» **Source text**:

This set piece was most common in comedies, such as in the 1913 short Barney Oldfield's Race for a Life above. This was because laying someone on tracks was always an absurd and impractical way of killing them, and it’s hard to take seriously, especially if you’re already familiar with the idea from other comedies.
The trope became famous, however, thanks to a stage play that treated the idea seriously. It was called Under the Gaslight (no connection to the 1944 film Gaslight, from which we got the word “gaslighting”), and it was first performed in 1867. We don’t have any footage of the original production, since this was decades before motion-picture recording. But here’s a modern student production of the train scene:
You’ll mostly be impressed by that train, which arrives from stage left and then leaves the tracks to terrorize the gleeful audience. You may also be surprised by who’s tied to the tracks. It’s a man (a soldier named Snorkey), and he’s rescued by a damsel (the heroine Laura, who has been locked in a shed and must escape to save him). In fact, when we analyze this death trap, the victim being male might be an essential part of how it was conceived.
Let’s accept for the moment the old assumption that a male hero is far more strong and capable than his lady love. If he must save her, we can invent all kinds of obstacles he must overcome. He can duel a dastardly villain, with his sword. He can fight off a bear with his fists. He can kick down a locked door. If the lady love must save the man, however, our 19th-century playwright can’t place her in any of those action roles. Instead, he figures perhaps the man must be incapacitated, and the woman frees him. She needn’t be stronger than him to do this; she just needs to be present.

» **What you are asked to do**: Please answer from the text about the railroad-tracks trope: in what year was Under the Gaslight first performed? The listing has no connection to the text above.

» **Material provided**:
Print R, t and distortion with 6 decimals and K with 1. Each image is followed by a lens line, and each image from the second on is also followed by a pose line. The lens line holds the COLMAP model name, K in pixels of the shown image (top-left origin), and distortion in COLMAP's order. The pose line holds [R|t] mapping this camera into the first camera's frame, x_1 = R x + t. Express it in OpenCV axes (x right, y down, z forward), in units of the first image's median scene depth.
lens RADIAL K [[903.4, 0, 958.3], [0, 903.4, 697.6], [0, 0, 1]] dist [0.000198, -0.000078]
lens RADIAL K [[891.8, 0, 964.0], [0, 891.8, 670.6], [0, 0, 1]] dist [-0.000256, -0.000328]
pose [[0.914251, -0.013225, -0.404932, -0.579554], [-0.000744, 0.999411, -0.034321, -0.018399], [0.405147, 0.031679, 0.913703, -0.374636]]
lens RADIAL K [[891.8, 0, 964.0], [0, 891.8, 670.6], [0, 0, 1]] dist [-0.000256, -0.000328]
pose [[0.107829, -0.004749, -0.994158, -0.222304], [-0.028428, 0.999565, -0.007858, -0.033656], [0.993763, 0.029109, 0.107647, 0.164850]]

--

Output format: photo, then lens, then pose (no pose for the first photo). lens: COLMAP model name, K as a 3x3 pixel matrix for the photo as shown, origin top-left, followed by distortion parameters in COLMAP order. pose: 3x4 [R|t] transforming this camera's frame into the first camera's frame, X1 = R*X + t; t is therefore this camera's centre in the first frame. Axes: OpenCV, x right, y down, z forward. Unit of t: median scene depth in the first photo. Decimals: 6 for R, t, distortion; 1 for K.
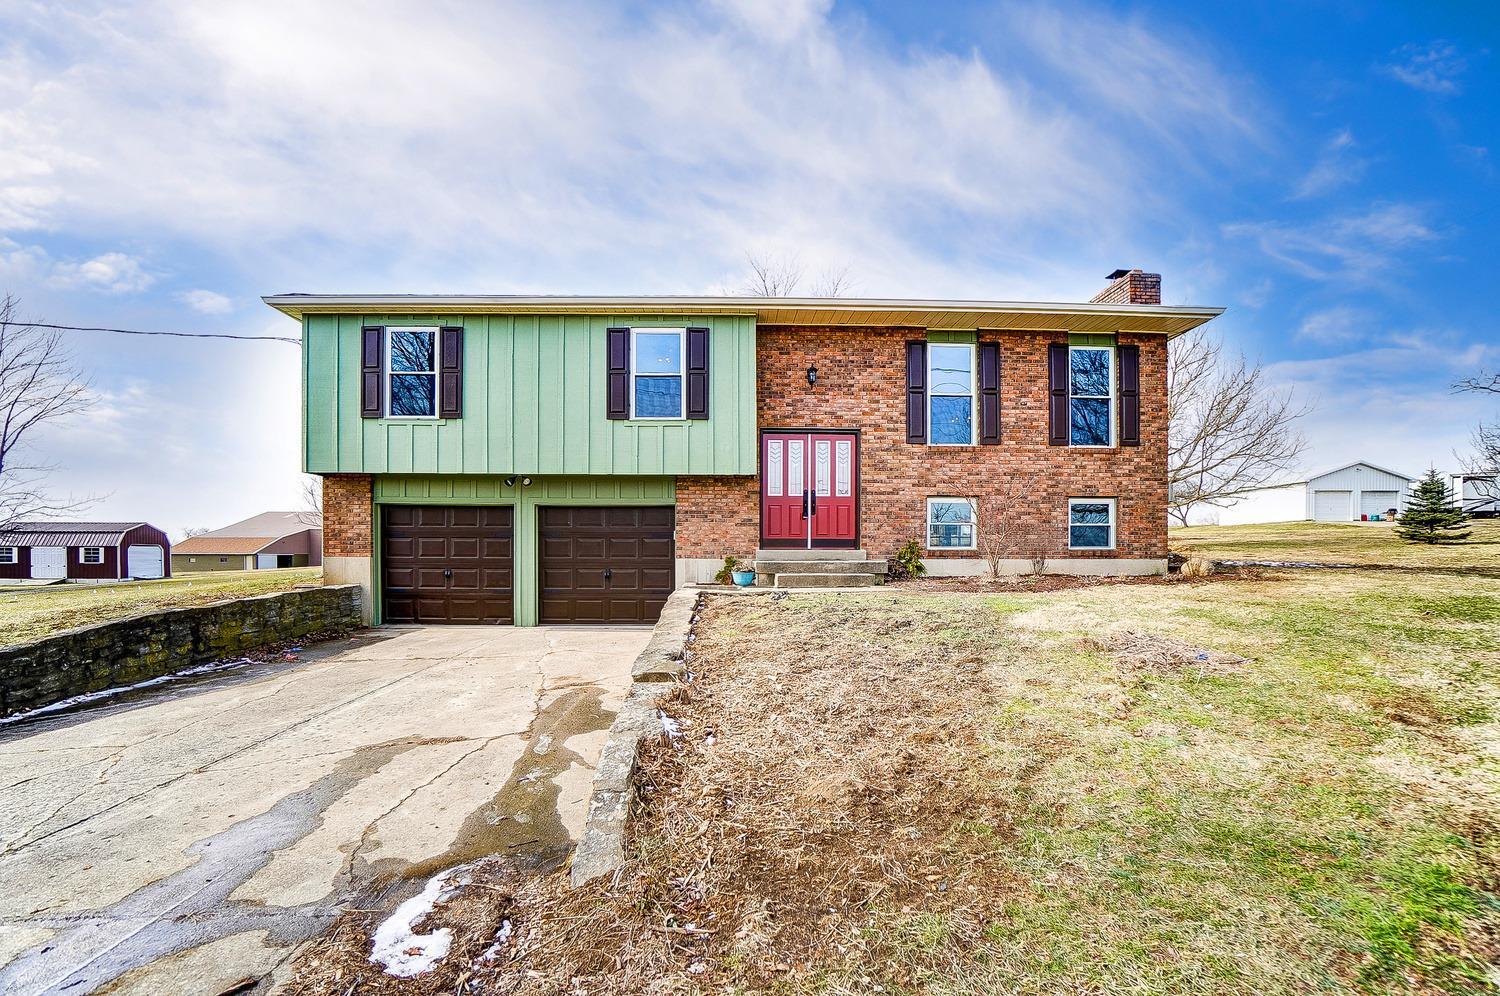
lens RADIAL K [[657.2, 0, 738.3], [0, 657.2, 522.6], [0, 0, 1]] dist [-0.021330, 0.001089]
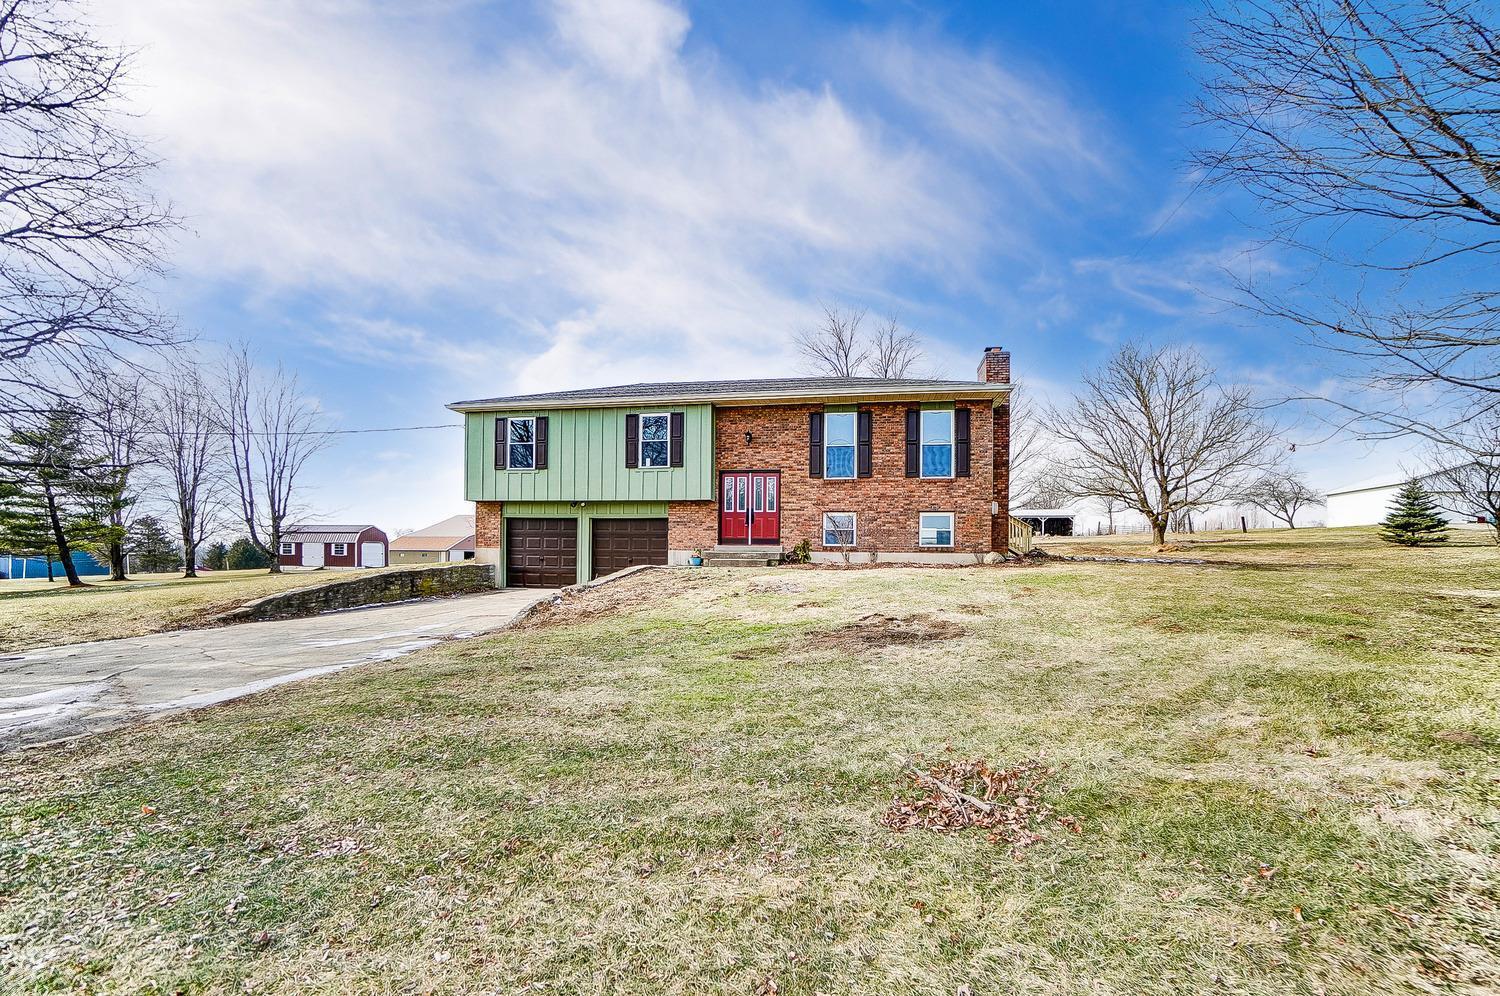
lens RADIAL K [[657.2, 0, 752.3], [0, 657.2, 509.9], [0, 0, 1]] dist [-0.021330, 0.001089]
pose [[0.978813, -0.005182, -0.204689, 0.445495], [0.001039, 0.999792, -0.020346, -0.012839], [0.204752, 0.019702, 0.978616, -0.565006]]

» **Your solution**: 1867